Julie : Aku pun terpikir semacam pertanyaan itu, setelah film ini rilis, terus apa? Itu ‘kan semacam pertanyaan kita semua. Mungkin yang paling berhak untuk menjawabnya adalah filmmaker-nya sendiri, juga orang-orang yang diceritakan dalam filmnya atau orang-orang yang merasa punya struggle yang sama. Adakah cerita-cerita lain soal impact ini?
Amel : Di Minikino sendiri, yang datang anak-anak Tionghoa semua. Aku senang mereka datang dan bilang, “Iya, Mbak Amel, aku juga…” ‘kan sebetulnya trauma-trauma ini diturunkan dan menjadi intergenerational trauma. Ketika anak-anak muda yang jauh lebih berani menolak mewarisi ketakutan dari orang tua, mereka mulai mengerti mengapa ayah ibu mereka seperti itu, karena memang ada mesin represinya. Mereka mulai mau menceritakan, itu impact juga, sih.
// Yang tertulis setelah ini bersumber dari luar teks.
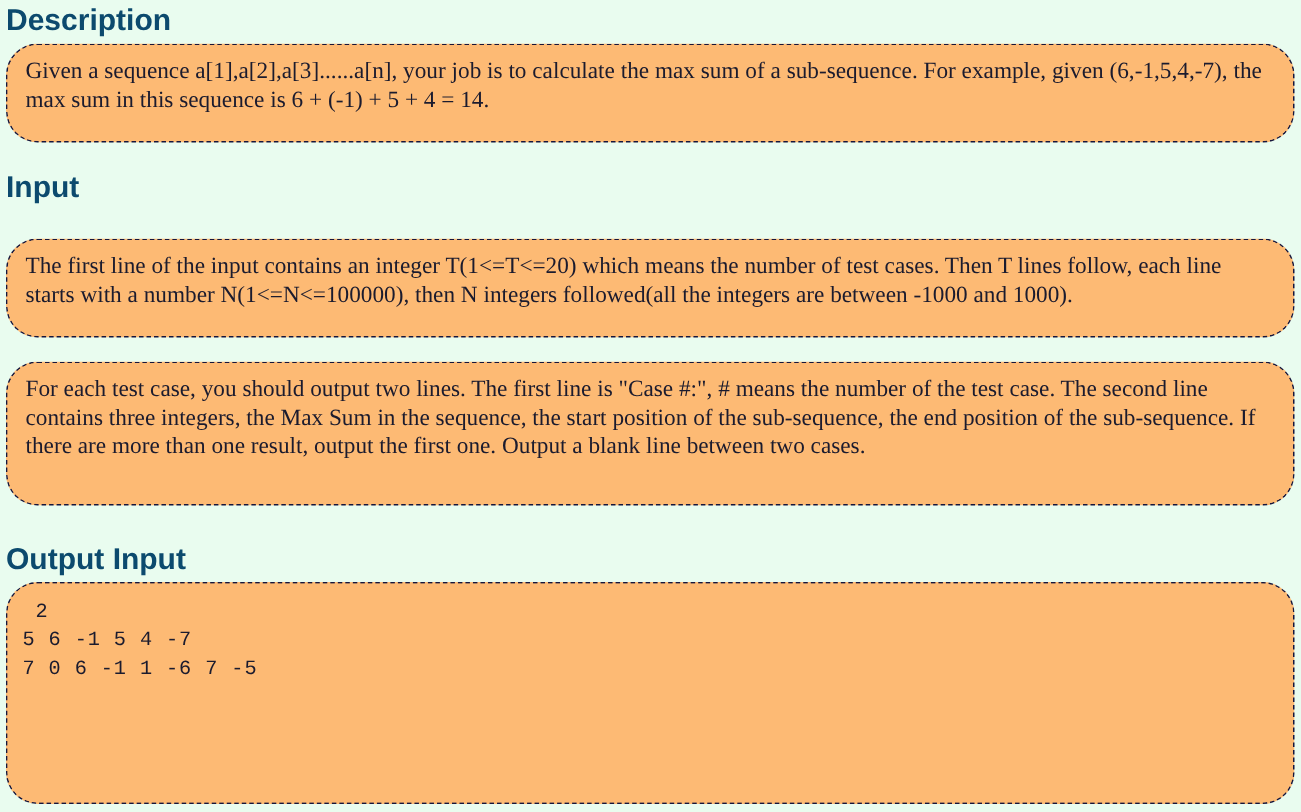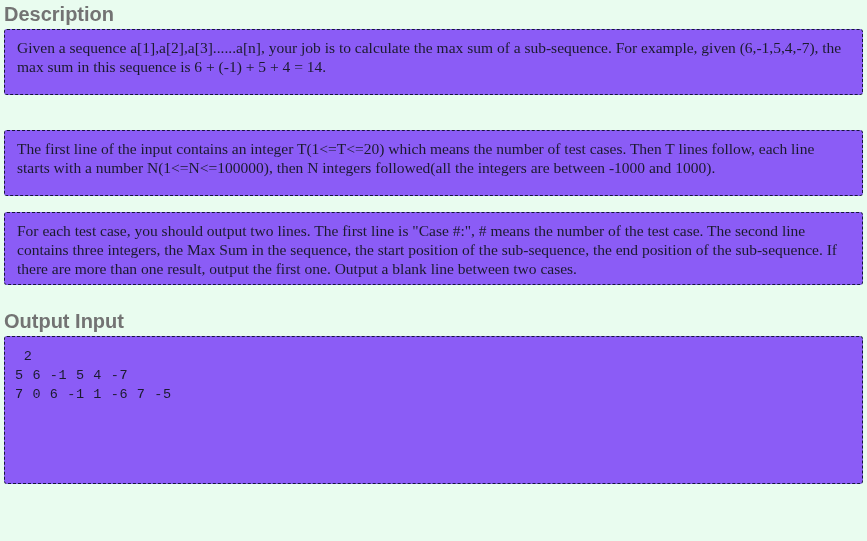"Description" .section-heading { color: #737373 -> #0c4a6e }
Julie : Menyoal impact, aku juga ingin tahu. Tidak perlu dijawab detail, tapi orang-orang yang terkait dengan cerita itu, keadaan mereka bagaimana? Apakah mereka dalam keadaan aman setelah [filmnya] rilis?
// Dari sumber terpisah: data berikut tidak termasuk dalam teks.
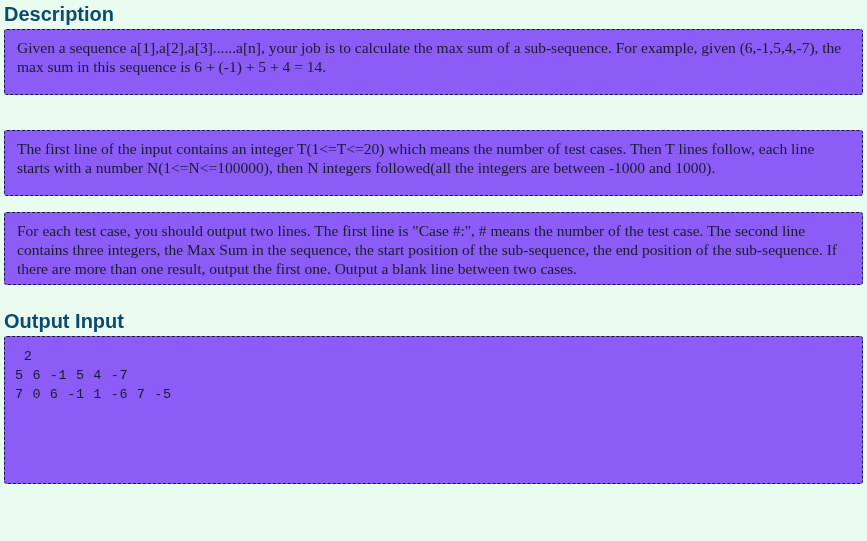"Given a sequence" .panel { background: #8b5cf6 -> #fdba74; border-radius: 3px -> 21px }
Amel : Aman. Mungkin filmnya kurang ngetop, kurang viral. Enggak membuka tembakan, jadi enggak pernah ditembak. Tapi tujuan kita ‘kan bukan untuk ditembak.
Julie : Mungkin itu indikator yang baik, ya. Kalau kita bikin film terus pihak yang kita “filmkan” jadi terdampak buruk well-being atau kondisi materialnya, posisi kita sebagai filmmaker seperti apa, dong. Jadi itu indikator yang oke, dan aku kepingin tanya keadaan mereka aja.
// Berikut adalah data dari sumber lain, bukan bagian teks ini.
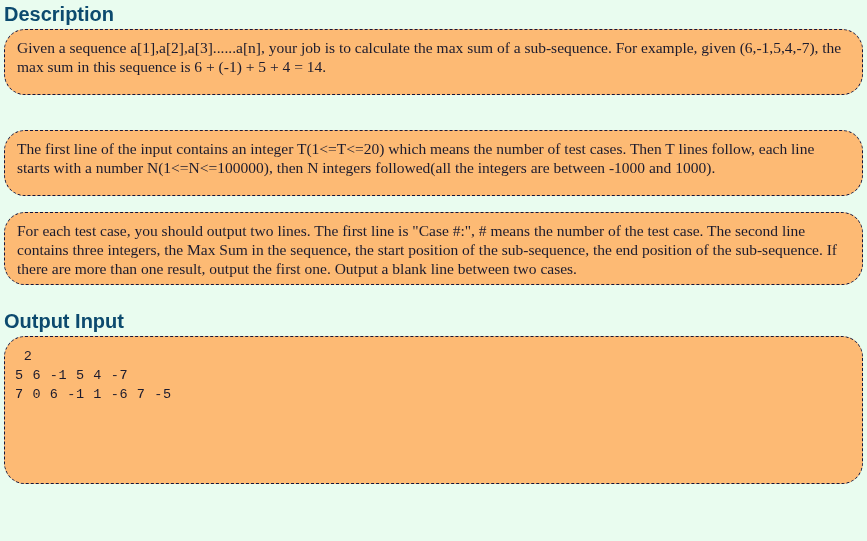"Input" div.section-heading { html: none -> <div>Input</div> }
Amel : Saat rilis dan diputar di kalangan non-Tionghoa, ada satu pertanyaan. “Apakah orang-orang Tionghoa juga tidak melakukan diskriminasi yang sama pada orang lain?” Ini menurutku pertanyaan bagus. Ya, all my life I’ve seen this, over and over and over. Aku juga melihat orang Tionghoa mendiskriminasi. Tapi diskriminasi itu akan melahirkan diskriminasi, maka itu sebagai orang Tionghoa aku mau putus [rantai] ini. Jadi aku harus mau duluan berani non-diskriminatif. [Lagipula] tingkatan diskriminasinya beda, yang melakukan ini adalah negara—dengan skala, pendanaan, dan impact yang jauh lebih besar. Tapi aku memang sebetulnya setuju bahwa tidak ada diskriminasi yang bisa dibenarkan.